Je n'ai jamais rien compris à la danse trop empêtré sans doute de mon corps avec qui je ne pus jamais faire la paix et qui résista tant à mes injonctions qu'à mes peines ; mais assez pourtant pour éprouver presque de l'administration pour ceux-là qui, de gestes appris ou spontanés, savaient dessiner quelques figures de grâce en même temps que traits appuyés de joie. Il y a quelque chose dans la danse qui est de l'ordre de la chute rattrapée et, à ce titre, sans doute héritée de techniques rudimentaires, le premier art, le premier chuchotement de beauté. D'entre la pureté éthérée de l'Idée et l'épaisseur svelte de la matière, la danse offre au corps la chance de s'envoler. Elle est promesse de cimes, sans doute.

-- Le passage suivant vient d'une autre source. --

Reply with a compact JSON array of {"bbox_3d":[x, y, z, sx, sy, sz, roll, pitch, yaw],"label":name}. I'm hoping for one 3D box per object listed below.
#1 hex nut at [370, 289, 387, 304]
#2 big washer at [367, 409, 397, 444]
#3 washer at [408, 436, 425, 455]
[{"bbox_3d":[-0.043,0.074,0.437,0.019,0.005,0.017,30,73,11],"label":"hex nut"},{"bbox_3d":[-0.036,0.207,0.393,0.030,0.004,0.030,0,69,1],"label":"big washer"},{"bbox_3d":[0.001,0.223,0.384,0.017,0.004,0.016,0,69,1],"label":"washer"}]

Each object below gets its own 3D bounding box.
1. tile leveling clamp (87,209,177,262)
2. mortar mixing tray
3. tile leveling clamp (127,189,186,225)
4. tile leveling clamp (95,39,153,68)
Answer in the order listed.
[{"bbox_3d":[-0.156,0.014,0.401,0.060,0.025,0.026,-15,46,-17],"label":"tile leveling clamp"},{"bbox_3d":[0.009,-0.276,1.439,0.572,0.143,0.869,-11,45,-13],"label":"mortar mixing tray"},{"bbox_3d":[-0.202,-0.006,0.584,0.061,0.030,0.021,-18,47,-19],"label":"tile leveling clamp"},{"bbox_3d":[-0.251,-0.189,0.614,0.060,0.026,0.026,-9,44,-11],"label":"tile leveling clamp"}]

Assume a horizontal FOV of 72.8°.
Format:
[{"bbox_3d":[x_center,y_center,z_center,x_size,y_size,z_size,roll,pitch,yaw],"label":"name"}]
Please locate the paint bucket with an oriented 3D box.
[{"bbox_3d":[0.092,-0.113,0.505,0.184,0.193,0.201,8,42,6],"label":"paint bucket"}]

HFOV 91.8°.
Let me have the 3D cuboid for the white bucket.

Je pris peu de photos - peur d'importuner mais trop peu de danseurs encore - lorsqu'un des danseurs s'avança vers moi. Je m'attendais à ce qu'il me morigénât pour quelque intrusion dans leur domaine ou droit à l'image que j'eusse enfreint. Non en fait il souhaita seulement que je lui envoie mes photos.

J'avais oublié que la danse est un spectacle qu'on se donne et donne. Une exhibition qui se fût malaisément accommodée d'humeur empêtrée.

Un peu plus loin d'autres, assis, bavardant ou mangeant, face au fleuve le plus souvent. Même quand elle affecte le gris sale, l'eau s'écoulant, décidément attire sinon toujours la réflexion, au moins le dialogue. Depuis Héraclite nous savons le fleuve dire à la fois le mouvement et l'inerte, l'étonnante stabilité de l'instable. Assis là devant l'eau qui s'écoule, il nous semble en aller de nous comme du temps : comment savoir s'il passe véritablement ou bien plutôt nous qui passerions dans le temps.

Ici, après tant de nuits et de journées gangrenées de pluies insistantes, le fleuve semble vouloir empiéter sur les berges …

Sous le regard impassible d'un canard.